5. Example: State Machines

5.1. Learning Objectives

We’ll see here how to design state machines and an example of where subtle reactivity bugs can arise as a result of their structure.

Prerequisites

Scripts throughout this tutorial are generally referenced relative to standalone_examples/cortex.

5.2. Running the example

This tutorial is based on the example franka/peck_state_machine.py.

To run the example:

./cortex launch  # Launches the default franka blocks belief world.
./cortex activate franka/peck_state_machine.py  # Run the example.

The Franka robot will peck at the ground avoiding the blocks. You can move the blocks around to see how that affects where the robot chooses to peck.

5.3. An error case in reactivity

Now try moving a block directly into the path of a current peck. Since the state machine chooses the target on entry and keeps it fixed throughout the behavior, it will get stuck trying to reach the target since the obstacle is in the way.

State machines, by themselves, aren’t great at modeling reactive behavior. We use decider networks, in conjunction with state machines, to solve this problem in Example: Reactivity Using Deciders.

But first, let’s take a look at the simple state machine based implementation.

5.4. The Code

Example: franka/peck_state_machines.py

import numpy as np

from omni.isaac.cortex.df import DfNetwork, DfBindableState, DfStateSequence, DfTimedDeciderState, DfStateMachineDecider
from omni.isaac.cortex.dfb import DfToolsContext, DfLift, DfCloseGripper
import omni.isaac.cortex.math_util as math_util
from omni.isaac.cortex.motion_commander import MotionCommand, ApproachParams, PosePq

def sample_target_p():
    min_x = .3
    max_x = .7
    min_y = -.4
    max_y = .4

    pt = np.zeros(3)
    pt[0] = (max_x-min_x) * np.random.random_sample() + min_x
    pt[1] = (max_y-min_y) * np.random.random_sample() + min_y
    pt[2] = .01

    return pt

def make_target_rotation(target_p):
    return math_util.matrix_to_quat(math_util.make_rotation_matrix(
        az_dominant=np.array([0., 0., -1.]),
        ax_suggestion=-target_p))

class PeckState(DfBindableState):
    def is_near_obs(self, p):
        for _,obs in self.context.tools.obstacles.items():
            obs_p,_ = obs.get_world_pose()
            if np.linalg.norm(obs_p - p) < .2:
                return True
        return False

    def sample_target_p_away_from_obs(self):
        target_p = sample_target_p()
        while self.is_near_obs(target_p):
            target_p = sample_target_p()
        return target_p

    def enter(self):
        # On entry, sample a target.
        target_p = self.sample_target_p_away_from_obs()
        target_q = make_target_rotation(target_p)
        self.target = PosePq(target_p, target_q)
        self.approach_params = ApproachParams(direction=np.array([0.,0.,-.1]), std_dev=.04)

    def step(self):
        # Send the command each cycle so exponential smoothing will converge.
        self.context.tools.commander.set_command(
                MotionCommand(self.target, approach_params=self.approach_params))
        target_dist = np.linalg.norm(self.context.tools.commander.get_fk_p() - self.target.p)

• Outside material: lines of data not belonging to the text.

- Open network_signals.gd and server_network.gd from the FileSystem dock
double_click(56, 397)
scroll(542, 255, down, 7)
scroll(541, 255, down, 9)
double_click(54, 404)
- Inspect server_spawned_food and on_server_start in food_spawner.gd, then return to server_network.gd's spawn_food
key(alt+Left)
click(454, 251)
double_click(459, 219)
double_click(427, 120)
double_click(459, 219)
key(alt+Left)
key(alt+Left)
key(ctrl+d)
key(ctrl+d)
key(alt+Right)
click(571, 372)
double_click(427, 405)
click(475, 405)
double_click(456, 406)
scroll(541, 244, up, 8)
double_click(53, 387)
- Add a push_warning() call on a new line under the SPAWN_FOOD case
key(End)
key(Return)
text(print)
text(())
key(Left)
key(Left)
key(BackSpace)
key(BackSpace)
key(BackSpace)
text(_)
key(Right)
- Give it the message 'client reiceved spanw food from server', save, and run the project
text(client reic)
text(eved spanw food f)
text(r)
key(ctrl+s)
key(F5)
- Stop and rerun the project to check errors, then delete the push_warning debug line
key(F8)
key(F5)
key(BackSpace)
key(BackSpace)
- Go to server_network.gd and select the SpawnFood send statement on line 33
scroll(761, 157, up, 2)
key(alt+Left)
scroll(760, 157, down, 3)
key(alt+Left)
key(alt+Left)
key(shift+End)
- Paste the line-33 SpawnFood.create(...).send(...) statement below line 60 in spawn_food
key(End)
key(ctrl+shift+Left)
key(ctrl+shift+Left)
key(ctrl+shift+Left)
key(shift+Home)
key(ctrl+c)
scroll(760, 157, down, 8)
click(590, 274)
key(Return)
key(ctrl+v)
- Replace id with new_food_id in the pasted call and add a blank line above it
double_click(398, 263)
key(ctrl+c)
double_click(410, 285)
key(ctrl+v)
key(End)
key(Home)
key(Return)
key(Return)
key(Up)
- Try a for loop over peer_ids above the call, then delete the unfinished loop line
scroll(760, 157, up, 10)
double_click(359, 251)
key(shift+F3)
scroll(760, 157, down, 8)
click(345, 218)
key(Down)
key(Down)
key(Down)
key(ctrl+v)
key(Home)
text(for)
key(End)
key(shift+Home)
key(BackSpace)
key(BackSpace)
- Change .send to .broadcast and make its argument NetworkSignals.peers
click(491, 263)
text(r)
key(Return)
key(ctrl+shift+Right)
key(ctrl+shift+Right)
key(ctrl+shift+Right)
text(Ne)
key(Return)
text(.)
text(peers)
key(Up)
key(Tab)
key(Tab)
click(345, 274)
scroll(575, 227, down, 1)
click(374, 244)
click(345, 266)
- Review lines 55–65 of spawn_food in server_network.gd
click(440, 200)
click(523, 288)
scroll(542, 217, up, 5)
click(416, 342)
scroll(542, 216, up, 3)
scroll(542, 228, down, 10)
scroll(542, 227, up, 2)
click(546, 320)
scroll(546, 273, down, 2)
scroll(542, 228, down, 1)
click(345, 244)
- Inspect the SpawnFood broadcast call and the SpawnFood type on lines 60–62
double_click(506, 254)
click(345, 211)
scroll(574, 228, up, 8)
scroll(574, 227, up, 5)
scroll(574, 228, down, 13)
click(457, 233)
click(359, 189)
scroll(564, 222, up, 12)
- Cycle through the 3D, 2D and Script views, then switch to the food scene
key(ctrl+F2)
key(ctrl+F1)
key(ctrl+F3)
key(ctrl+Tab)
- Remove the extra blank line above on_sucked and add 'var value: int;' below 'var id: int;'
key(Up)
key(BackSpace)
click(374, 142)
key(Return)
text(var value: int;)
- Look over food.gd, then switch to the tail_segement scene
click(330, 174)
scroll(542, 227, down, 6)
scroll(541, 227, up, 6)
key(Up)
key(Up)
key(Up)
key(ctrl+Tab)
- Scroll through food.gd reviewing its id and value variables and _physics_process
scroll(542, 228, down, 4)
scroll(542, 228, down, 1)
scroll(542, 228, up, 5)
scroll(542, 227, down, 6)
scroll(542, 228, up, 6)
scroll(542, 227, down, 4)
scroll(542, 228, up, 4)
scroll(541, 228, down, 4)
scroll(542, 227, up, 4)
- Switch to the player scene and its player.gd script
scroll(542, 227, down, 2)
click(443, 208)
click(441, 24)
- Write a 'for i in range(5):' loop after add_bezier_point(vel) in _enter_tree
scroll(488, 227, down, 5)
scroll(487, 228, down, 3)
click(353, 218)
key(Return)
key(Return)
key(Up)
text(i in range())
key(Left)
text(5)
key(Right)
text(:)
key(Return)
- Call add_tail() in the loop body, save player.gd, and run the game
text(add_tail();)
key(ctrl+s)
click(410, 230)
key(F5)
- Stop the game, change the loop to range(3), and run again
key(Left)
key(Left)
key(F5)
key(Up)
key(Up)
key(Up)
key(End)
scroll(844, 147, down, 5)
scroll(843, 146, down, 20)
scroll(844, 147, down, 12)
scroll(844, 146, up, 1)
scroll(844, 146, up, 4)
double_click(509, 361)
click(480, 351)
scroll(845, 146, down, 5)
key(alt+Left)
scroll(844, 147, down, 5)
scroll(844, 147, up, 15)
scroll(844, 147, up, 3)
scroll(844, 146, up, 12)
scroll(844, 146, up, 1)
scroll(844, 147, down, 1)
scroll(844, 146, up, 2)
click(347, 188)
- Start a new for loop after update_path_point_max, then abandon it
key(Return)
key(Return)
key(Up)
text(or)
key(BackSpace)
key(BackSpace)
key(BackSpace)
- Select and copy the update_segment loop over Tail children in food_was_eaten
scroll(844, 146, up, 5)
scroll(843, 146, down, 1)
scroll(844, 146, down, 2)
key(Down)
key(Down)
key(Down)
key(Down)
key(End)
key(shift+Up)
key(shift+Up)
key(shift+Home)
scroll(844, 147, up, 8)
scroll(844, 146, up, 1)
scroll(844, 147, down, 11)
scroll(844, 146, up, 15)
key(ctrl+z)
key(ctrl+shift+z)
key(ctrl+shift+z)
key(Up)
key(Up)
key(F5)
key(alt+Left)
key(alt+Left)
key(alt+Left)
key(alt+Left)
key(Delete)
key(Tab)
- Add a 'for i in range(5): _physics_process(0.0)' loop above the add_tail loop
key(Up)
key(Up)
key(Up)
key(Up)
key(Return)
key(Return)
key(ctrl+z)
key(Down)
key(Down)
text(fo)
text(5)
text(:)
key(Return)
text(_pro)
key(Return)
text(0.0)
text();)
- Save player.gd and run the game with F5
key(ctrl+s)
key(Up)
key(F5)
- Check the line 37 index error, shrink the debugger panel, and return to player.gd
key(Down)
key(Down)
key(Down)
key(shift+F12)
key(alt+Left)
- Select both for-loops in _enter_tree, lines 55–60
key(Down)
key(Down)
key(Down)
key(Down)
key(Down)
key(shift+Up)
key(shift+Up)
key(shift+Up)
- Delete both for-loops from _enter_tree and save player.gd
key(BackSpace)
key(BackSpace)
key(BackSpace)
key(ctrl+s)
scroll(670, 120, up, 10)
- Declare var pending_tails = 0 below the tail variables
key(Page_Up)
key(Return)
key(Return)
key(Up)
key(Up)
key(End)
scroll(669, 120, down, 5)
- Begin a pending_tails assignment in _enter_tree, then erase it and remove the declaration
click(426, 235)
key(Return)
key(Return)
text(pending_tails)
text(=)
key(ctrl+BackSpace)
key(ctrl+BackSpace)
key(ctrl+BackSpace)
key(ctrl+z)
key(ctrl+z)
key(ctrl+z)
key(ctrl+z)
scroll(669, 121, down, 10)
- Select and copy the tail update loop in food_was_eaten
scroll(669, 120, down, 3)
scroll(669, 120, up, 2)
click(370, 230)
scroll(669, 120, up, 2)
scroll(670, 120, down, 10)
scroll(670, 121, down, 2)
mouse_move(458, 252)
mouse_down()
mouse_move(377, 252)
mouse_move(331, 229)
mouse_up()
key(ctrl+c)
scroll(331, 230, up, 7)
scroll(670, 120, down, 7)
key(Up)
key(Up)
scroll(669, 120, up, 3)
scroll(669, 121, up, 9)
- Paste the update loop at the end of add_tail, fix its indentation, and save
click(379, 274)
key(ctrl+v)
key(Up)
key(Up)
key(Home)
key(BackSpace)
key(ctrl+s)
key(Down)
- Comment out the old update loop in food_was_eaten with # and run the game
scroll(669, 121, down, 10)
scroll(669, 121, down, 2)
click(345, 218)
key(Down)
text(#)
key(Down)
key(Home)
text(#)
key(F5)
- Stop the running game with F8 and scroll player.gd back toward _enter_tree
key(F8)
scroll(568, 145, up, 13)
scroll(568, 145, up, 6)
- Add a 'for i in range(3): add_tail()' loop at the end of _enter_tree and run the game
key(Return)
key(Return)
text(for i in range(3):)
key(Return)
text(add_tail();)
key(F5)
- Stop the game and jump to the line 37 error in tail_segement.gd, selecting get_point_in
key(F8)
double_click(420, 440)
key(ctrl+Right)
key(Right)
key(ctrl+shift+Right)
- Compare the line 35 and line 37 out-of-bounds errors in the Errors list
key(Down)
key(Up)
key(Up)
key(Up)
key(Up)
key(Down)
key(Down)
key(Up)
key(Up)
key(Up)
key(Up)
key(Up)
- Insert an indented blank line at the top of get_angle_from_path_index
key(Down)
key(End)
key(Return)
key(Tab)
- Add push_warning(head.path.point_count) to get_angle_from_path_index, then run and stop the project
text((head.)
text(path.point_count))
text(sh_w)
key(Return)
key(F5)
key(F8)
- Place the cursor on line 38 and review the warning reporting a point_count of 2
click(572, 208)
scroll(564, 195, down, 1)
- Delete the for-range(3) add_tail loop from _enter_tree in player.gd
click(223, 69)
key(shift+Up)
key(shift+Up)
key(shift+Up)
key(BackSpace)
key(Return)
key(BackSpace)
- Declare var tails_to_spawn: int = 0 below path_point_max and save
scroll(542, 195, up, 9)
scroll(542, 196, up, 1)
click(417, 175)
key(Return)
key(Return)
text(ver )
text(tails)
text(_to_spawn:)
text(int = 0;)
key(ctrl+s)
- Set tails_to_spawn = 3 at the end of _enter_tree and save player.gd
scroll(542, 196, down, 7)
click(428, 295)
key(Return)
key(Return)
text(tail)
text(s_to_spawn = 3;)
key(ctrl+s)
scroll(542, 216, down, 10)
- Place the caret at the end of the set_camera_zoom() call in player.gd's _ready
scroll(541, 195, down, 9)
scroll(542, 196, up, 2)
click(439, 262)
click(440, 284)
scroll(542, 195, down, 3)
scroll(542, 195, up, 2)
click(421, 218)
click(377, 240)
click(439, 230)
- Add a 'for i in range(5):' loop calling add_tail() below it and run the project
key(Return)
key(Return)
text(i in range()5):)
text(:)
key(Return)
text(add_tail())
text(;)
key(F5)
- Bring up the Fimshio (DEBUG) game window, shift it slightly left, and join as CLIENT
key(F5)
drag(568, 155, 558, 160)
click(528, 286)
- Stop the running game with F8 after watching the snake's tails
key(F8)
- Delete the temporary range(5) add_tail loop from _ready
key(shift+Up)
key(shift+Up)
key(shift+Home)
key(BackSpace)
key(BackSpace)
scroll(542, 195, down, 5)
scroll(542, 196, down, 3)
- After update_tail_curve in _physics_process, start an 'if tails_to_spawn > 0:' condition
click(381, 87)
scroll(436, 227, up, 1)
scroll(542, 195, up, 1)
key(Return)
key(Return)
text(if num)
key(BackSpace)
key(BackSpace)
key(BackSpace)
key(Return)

        if target_dist < .01:
            return None  # Exit
        return self  # Keep going

def build_behavior(tools):
    tools.enable_obstacles()
    tools.commander.set_target_full_pose()

    # Build a state machine decider from a sequencial state machine. The sequence will be 1. close
    # gripper, 2. peck at target, 3. lift the end-effector. It's set to loop, so it will simply peck
    # repeatedly until the behavior is replaced. Note that PeckState chooses its target on entry.
    root = DfStateMachineDecider(DfStateSequence([
            DfCloseGripper(width=.0),
            PeckState(),
            DfTimedDeciderState(DfLift(height=.05), activity_duration=.25)],
        loop=True))
    return DfNetwork(decider=root, context=DfToolsContext(tools))

The build_behavior(tools) method constructs the behavior as a DfStateMachineDecider that represents internally a sequential state machine defined by DfStateSequence. On construction, we setup that state sequence to be:

  1. Send a close gripper command.

  2. Peck. On entry, the peck state chooses its next target, then steps the state machine sending that command until it arrives that that target.

  3. Lift away from its peck point just briefly before looping again.

We use loop=True in the DfStateSequence so the state machine is looped indefinitely.